Helen recognized Pear, the sweeper for the Forbidden Fruits of the Great Lakes. The last time she had seen the woman, was when they shut down a den of horrors called the Field of Flowers. Now, Helen pondered, what did she have in store for Lemon?
“Morning, Pear,” Helen said to the lady as she arrived. Lemon appeared surprised that Helen knew the woman.
“Cranberry. Lemon,” Pear said. “This is Collette Anderson; she's fifteen and your new ward.”
The dirty blond-haired girl didn't want to be here; her cornflower blue eyes said as much. She sure as hell didn't want to live on a farm with a bunch of black women. Her nose was turned in the air as she looked around in distaste.
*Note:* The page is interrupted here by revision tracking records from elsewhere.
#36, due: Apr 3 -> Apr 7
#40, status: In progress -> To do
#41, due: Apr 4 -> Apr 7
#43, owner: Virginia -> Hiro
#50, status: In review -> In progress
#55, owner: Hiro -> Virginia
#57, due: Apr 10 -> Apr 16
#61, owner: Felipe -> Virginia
Lemon spoke first, “You can take her back to wherever you got her and place her under the nasty backwoods rock you overturned to pluck her out. I will not, on this day, or any day, have a chick in my home ungrateful and believing she is better than everyone under my roof. I don't want her. Take her somewhere else.”
The girl's mouth dropped open in surprise. However, Lemon wasn't done. She moved over to get in the girl's face.
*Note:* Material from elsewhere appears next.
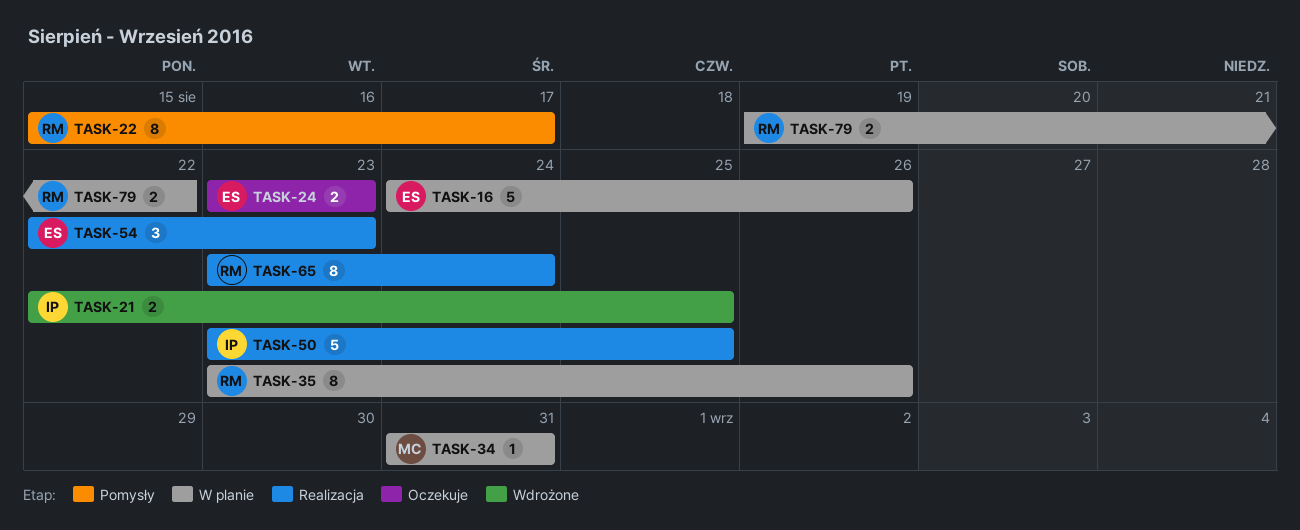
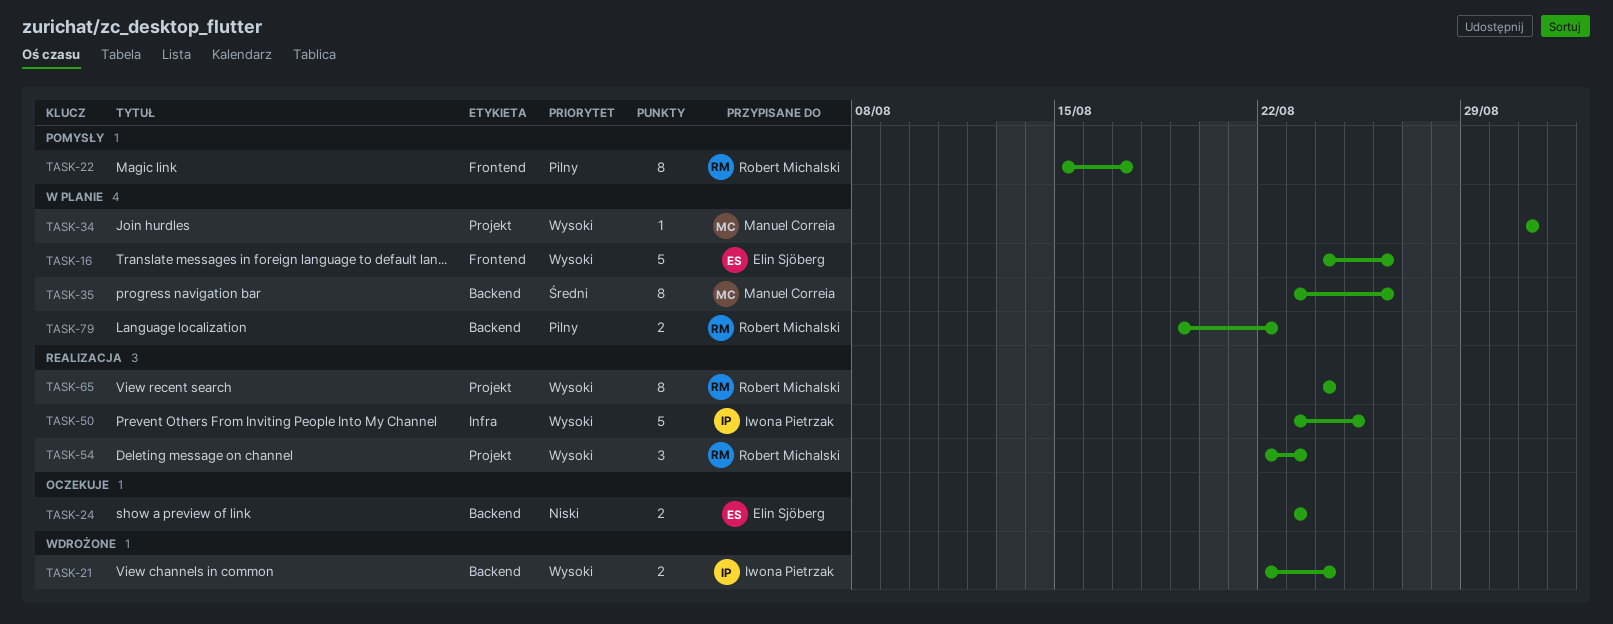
TASK-21, due: Aug 25 -> Aug 24
TASK-35, owner: Robert Michalski -> Manuel Correia
TASK-54, owner: Elin Sjöberg -> Robert Michalski
TASK-65, start: Aug 23 -> Aug 24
“I don't owe you shit. This life doesn't owe you shit. The reason you're here is to give you an opportunity to use your head instead of what is in between your legs,” Lemon said. “You stay here, you go to school, get decent grades, and help around the place. Clean up after yourself, don't steal shit, don't start shit, and don't be a shit. I have enough problems in my life, and your bullshit is not on my Wordle word list for the year. Leave. Be gone. Or stay and act like you are grateful to have a safe place to sleep where some pervert isn't thinking of ways to get you alone to use your body for his pleasures. So, what is going to be?”
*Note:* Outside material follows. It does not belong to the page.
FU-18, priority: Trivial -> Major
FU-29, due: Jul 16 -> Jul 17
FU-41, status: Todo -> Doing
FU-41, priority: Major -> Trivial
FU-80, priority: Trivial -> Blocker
“I'm staying,” Colette said, lowering her eyes to the ground.
“Colette, do you intend to trouble me constantly with your nonsense and bullshit? If so, don't let that seat in the van get cold from missing your ass,” Lemon said.
“I'll be no trouble,” the girl replied.
“Are you planning to roll your eyes and neck and suck your teeth when I ask you to do something because if you do, get your ass in the van and be gone,” Lemon said.
“No, ma'am,” Colette replied.
“Bria, Ayanna, come out here,” Lemon called as the girls arrived on the porch. “This is Colette. She's your new sister. Give her the lay of the land and put her in the room with the single bed.”